Each service instance must define the states that it supports, across each release of the service. This is done by using Schemas, and the SchemaRegistry. When a Service instance is created, it is given a SchemaRegistry instance, which has been scoped to just this service module. Through this interface, the service is able to register multiple Schemas. Our design for Schemas is based on the concepts used with (Flyway)[https://flywaydb.org/].

Each Schema defines a version number (aligned with the application version numbering), the set of states that are created within that schema, a migration method for migrating from any previous Schema to this one, and the set of states that should be dropped as part of this Schema.

The service module must register every Schema that it has ever used. During genesis (initial bootstrapping of a new consensus node), every single Schema is processed, with each latter Schema building up the former until we get to the correct final configuration of states. During upgrade, only those Schemas that have not yet been executed will be executed.

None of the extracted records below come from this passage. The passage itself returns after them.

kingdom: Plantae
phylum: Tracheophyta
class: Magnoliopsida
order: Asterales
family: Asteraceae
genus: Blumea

The following code is an example of a Schema which defines a single k/v state, and pre-populates it with some data.

public class SchemaV1 extends Schema {
    public SchemaV1() {
       super(new BasicSoftwareVersion(1));
    }

    @Override
    public Set<StateDefinition> statesToCreate() {
       return Set.of(
               new StateDefinition(
                       "ACCOUNTS",
                       new AccountIDSerdes(),
                       new AccountSerdes(),
                       10_000_000,
                       false));
    }

    @Override
    public abstract void migrate(
            @NonNull ReadableStates previousStates,
            @NonNull WritableStates newStates) {
        
       final var accounts = newStates.get("ACCOUNTS");
       accounts.put(new AccountID("0.0.1"), new Account(...));
       accounts.put(new AccountID("0.0.2"), new Account(...));
       accounts.put(new AccountID("0.0.3"), new Account(...));
    }
}

This next example shows what a second schema might look like, which moves the map to disk, and adds some more accounts.

public class SchemaV2 extends Schema {
    public SchemaV2() {
       super(new BasicSoftwareVersion(2));
    }

    @Override
    public Set<StateDefinition> statesToCreate() {
       return Set.of(
               new StateDefinition(
                       "ACCOUNTS",
                       new AccountIDSerdes(),
                       new AccountSerdes(),
                       10_000_000_000,
                       true));
    }

    @Override
    public abstract void migrate(
            @NonNull ReadableStates previousStates,
            @NonNull WritableStates newStates) {

        final var oldAccounts = previousStates.get("ACCOUNTS");
        final var accounts = newStates.get("ACCOUNTS");
        for (final var accountID : oldAccounts.keys().toIterable()) {
           accounts.put(accountID, oldAccounts.get(accountID)); 
        }
        
        accounts.put(new AccountID("0.0.800"), new Account(...));
        accounts.put(new AccountID("0.0.801"), new Account(...));
        accounts.put(new AccountID("0.0.802"), new Account(...));
    }
}

These schemas are then both registered with the SchemaRegistry when the service is created:

public class MyService implements Service {
   public MyService(@NonNull final SchemaRegistry registry) {
       register.register(new SchemaV1());
       register.register(new SchemaV2());
   } 
}

The application is responsible for calling each needed schema in the correct order based on the knowledge the application has of the version of state it loaded from disk, or if it is a genesis condition where no state was available.